* [DIRECTIONS] Rewrite the passage of the Madras to Pondicherry article below from "Mala, an aspiring" to "leaving her home.", substituting "gangsters" for "thugs".
--- SUPPLIED TEXT Enclosed Below ---
Madras to Pondicherry is a 1966 Indian Tamil-language road film, directed by Thirumalai–Mahalingam and written by Usilai Somanathan. The film stars Ravichandran and Kalpana. It was released on 16 December 1966, became a commercial success, and was remade in Hindi as Bombay to Goa (1972). This in turn went on to inspire the 2004 Marathi film Navra Maza Navsacha, which was also remade in Kannada in 2007 as Ekadantha.

Plot 

Mala, an aspiring film actress, leaves home because of her interest in this which is kindled by a group of thugs. One of them shoots a member of his gang, which she witnesses. To escape them, she jumps onto a running bus going from Madras to Pondicherry. The thugs hire an assassin to board the bus Mala is in to kill her. However, a man named Baskar also gets into the bus. Realising that Mala is in danger, he voluntarily saves her and ends up falling in love with her. Ultimately, it is revealed that Baskar is Mala's prospective bridegroom whom she tried to avoid by leaving her home.

Cast 
 Ravichandran as Baskar
Kalpana as Mala
 Nagesh as the bus conductor
 Manorama as a Brahmin woman
 A. Karunanidhi as the bus driver
Pakoda Kadhar as Gopu / the Brahmin couple's son
A. Veerappan as a Brahmin man
V. K. Ramasamy as street magicians
V. S. Raghavan as Mala's father
P. K. Saraswathi as Mala's mother
O. A. K. Thevar as Hotel owner
Karikol Raju as Bhagavathar
K. K. Soundar as Mad mother's son
A. K. Veerasami as Baskar's father
Thayir Vadai Desikan as Bus passenger
Kallapart Natarajan as Mala's love interest
 K.S. Angamuthu as Bus passenger
Gundu Karuppaiah as Bus passenger

Production 
Madras to Pondicherry was directed by the duo Thirumalai–Mahalingam, written by Usilai Somanathan, and produced under the banner Sri Venkateswara Cinetone by four people: T. S. Adhinarayanan, P. M. Nachimuthu, S. Sivaraman and G. K. Selvaraj. It was among the earliest road films in Tamil cinema.
--- End of Enclosed SUPPLIED TEXT ---
--- DATA TO EXAMINE Enclosed Below ---
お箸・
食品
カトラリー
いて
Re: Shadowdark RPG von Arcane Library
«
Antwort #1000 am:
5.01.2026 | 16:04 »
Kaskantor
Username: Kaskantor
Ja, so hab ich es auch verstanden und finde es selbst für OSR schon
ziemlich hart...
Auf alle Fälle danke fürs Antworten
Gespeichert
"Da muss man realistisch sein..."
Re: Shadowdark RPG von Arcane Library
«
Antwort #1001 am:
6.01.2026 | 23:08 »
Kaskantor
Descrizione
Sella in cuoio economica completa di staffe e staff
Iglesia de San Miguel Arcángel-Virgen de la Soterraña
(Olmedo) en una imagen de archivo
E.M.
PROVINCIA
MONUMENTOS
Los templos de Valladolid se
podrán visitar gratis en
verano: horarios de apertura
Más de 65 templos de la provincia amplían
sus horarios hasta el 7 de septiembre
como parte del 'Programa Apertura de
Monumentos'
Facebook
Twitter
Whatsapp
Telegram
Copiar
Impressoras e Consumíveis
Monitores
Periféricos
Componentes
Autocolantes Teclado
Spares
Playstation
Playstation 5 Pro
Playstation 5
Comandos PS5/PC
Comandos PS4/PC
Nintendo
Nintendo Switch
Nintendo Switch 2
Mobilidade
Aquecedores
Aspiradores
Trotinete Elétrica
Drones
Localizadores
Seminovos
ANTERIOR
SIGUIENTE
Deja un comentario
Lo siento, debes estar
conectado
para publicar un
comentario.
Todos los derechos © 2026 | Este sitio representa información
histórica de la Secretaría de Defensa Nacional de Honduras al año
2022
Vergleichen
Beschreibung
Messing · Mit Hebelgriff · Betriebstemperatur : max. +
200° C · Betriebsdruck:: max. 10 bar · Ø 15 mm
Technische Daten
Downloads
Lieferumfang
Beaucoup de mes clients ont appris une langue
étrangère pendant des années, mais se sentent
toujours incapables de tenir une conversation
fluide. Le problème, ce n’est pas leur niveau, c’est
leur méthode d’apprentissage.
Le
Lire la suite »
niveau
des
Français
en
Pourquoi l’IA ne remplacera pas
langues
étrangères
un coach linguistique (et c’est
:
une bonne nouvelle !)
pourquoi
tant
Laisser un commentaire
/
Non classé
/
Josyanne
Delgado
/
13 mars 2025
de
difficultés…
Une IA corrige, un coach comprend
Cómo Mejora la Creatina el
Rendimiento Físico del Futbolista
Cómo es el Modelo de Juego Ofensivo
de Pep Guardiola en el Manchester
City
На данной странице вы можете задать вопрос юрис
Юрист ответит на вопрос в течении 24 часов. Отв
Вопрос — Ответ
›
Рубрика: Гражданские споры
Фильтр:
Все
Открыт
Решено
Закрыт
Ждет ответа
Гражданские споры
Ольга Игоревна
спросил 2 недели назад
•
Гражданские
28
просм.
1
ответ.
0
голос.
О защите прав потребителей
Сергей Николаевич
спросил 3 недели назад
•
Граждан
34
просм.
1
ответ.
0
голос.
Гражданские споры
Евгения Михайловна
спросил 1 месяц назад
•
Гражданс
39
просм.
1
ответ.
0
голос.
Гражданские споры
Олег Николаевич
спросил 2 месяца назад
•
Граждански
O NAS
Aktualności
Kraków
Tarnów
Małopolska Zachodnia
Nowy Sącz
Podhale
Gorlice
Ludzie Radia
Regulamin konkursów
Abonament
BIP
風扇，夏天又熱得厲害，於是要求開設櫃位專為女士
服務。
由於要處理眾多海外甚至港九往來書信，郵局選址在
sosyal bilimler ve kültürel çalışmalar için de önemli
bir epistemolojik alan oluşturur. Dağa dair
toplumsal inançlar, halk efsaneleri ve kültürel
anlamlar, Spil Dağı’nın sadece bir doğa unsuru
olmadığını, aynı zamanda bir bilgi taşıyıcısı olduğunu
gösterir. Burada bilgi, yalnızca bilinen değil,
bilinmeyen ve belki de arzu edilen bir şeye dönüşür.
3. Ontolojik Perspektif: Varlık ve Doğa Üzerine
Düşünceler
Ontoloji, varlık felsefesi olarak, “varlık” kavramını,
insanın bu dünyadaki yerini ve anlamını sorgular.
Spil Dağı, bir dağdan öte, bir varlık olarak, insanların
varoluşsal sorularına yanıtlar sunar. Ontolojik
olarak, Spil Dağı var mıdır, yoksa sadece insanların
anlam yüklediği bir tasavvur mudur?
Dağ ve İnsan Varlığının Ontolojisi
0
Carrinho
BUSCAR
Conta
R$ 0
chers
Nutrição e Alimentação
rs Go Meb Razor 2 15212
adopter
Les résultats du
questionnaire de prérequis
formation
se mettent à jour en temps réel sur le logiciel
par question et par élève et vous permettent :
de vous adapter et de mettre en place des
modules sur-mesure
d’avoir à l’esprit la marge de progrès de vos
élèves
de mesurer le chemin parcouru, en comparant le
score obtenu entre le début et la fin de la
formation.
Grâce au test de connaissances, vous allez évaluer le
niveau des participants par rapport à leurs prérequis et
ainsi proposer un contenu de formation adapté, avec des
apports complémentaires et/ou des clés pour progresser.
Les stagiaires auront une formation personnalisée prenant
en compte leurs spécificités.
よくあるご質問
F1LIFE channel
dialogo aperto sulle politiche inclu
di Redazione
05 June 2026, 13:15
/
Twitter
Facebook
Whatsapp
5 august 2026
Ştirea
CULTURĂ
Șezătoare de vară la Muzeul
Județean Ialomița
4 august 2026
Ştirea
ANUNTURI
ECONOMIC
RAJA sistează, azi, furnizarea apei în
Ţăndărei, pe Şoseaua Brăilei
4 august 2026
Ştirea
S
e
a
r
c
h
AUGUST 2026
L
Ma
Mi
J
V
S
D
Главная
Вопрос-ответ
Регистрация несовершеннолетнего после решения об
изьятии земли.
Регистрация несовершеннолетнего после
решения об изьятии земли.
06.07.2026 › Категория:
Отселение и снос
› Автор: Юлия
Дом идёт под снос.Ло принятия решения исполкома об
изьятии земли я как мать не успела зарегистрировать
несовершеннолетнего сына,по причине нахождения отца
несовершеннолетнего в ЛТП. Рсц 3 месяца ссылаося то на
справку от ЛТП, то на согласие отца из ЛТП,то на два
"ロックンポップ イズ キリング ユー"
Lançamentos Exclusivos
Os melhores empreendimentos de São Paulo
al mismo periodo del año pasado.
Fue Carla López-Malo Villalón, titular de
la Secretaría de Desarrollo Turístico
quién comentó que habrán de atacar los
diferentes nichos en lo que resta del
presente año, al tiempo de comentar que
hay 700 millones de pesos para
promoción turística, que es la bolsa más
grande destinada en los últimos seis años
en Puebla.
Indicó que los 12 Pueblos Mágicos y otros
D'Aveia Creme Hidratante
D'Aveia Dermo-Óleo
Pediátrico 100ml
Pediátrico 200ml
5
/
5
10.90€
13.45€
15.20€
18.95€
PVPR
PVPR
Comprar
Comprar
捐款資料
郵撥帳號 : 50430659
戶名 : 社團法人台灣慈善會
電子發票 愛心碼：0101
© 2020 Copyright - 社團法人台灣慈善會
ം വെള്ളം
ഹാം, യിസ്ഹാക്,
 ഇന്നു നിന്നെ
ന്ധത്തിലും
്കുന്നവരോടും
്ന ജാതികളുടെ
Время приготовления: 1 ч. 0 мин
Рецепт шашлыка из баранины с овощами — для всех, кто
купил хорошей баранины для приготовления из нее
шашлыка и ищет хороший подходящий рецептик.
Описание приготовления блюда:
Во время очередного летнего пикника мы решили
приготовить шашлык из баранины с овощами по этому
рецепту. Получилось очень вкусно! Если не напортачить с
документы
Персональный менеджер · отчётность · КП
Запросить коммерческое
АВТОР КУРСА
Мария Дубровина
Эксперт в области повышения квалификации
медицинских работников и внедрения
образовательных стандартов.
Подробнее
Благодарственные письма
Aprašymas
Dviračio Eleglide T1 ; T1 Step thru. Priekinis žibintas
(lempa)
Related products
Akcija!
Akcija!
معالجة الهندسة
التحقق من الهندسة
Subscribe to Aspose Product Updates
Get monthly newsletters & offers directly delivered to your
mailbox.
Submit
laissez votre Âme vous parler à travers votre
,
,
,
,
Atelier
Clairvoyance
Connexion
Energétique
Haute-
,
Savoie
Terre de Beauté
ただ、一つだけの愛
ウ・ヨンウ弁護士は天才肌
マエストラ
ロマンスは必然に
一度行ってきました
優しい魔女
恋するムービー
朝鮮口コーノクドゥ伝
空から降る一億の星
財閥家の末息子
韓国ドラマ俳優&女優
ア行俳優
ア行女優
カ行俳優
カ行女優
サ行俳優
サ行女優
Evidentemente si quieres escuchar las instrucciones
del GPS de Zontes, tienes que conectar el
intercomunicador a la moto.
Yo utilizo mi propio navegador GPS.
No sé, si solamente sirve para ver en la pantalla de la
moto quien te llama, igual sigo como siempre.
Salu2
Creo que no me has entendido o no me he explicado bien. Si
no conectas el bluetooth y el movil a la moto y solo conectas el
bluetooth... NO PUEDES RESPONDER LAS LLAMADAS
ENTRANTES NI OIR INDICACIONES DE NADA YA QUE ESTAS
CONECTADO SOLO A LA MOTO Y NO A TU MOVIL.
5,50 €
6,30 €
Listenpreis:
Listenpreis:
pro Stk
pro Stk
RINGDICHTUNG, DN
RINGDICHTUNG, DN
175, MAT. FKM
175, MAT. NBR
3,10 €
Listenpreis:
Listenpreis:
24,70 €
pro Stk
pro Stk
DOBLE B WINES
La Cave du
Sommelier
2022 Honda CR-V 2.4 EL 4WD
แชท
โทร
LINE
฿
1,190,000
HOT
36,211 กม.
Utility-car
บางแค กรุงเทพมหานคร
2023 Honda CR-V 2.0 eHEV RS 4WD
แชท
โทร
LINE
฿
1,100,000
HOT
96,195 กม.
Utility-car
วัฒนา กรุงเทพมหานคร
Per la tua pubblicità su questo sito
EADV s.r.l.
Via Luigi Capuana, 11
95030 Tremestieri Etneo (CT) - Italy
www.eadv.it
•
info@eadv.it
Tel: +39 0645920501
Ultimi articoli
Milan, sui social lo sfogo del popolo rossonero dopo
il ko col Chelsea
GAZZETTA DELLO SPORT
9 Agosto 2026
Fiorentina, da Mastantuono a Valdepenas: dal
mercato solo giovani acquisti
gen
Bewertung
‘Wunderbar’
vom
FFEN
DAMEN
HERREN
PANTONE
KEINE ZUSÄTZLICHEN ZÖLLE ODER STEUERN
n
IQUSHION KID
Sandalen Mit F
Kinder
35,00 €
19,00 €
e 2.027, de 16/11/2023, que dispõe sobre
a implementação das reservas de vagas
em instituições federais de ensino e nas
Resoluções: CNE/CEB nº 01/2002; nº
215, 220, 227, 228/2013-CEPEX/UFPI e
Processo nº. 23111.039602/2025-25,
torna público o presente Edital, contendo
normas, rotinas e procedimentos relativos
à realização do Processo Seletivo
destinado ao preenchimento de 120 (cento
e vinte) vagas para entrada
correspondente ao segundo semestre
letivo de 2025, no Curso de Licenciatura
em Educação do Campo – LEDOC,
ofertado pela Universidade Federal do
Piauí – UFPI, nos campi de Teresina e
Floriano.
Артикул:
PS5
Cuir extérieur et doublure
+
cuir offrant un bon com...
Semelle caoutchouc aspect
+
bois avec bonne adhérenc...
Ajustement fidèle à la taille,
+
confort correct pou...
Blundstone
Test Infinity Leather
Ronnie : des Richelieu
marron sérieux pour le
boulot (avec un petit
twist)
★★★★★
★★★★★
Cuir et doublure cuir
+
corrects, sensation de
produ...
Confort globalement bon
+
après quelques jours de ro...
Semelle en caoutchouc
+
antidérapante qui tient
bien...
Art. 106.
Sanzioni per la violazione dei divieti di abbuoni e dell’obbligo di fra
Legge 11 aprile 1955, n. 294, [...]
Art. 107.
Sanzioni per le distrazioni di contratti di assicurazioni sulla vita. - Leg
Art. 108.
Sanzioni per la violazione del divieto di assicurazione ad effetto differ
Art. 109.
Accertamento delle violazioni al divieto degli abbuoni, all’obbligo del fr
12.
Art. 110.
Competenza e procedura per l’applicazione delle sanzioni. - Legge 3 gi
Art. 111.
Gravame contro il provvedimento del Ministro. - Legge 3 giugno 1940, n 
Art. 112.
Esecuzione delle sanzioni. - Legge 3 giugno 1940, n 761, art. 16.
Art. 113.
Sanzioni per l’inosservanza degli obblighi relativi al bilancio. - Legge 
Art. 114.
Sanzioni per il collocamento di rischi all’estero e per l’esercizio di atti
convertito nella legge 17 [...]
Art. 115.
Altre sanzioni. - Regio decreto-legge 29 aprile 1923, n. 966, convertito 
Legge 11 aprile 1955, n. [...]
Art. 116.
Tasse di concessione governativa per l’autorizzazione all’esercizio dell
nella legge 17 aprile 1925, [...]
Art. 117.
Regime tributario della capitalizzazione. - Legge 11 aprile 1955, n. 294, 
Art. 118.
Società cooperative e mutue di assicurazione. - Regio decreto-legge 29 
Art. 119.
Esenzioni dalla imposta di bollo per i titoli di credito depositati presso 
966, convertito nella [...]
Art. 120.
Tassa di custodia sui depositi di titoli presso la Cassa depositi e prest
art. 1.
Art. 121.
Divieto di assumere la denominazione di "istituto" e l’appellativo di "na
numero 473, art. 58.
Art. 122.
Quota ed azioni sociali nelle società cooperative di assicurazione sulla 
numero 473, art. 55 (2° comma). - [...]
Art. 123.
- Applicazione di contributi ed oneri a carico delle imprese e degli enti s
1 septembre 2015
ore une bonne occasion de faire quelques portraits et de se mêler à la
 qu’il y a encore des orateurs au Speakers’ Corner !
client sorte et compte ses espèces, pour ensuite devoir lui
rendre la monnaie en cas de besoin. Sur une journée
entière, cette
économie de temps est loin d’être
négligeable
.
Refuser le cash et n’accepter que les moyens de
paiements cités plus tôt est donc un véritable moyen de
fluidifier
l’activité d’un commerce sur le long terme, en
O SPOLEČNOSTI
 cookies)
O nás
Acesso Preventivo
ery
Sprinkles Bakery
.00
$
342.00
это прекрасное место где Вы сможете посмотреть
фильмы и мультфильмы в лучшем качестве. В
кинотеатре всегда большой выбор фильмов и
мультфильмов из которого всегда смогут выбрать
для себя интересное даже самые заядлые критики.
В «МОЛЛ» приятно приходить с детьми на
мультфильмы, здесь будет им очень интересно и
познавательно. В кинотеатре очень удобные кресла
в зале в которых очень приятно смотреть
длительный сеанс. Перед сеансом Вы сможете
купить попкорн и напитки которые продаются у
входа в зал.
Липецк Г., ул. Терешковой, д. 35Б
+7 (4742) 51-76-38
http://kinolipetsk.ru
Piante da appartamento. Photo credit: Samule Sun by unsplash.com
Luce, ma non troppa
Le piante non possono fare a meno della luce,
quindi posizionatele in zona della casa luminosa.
--- End of Enclosed DATA TO EXAMINE ---
* [RESPONSE BELOW]
Mala, an aspiring film actress, leaves home because of her interest in this which is kindled by a group of gangsters. One of them shoots a member of his gang, which she witnesses. To escape them, she jumps onto a running bus going from Madras to Pondicherry. The gangsters hire an assassin to board the bus Mala is in to kill her. However, a man named Baskar also gets into the bus. Realising that Mala is in danger, he voluntarily saves her and ends up falling in love with her. Ultimately, it is revealed that Baskar is Mala's prospective bridegroom whom she tried to avoid by leaving her home.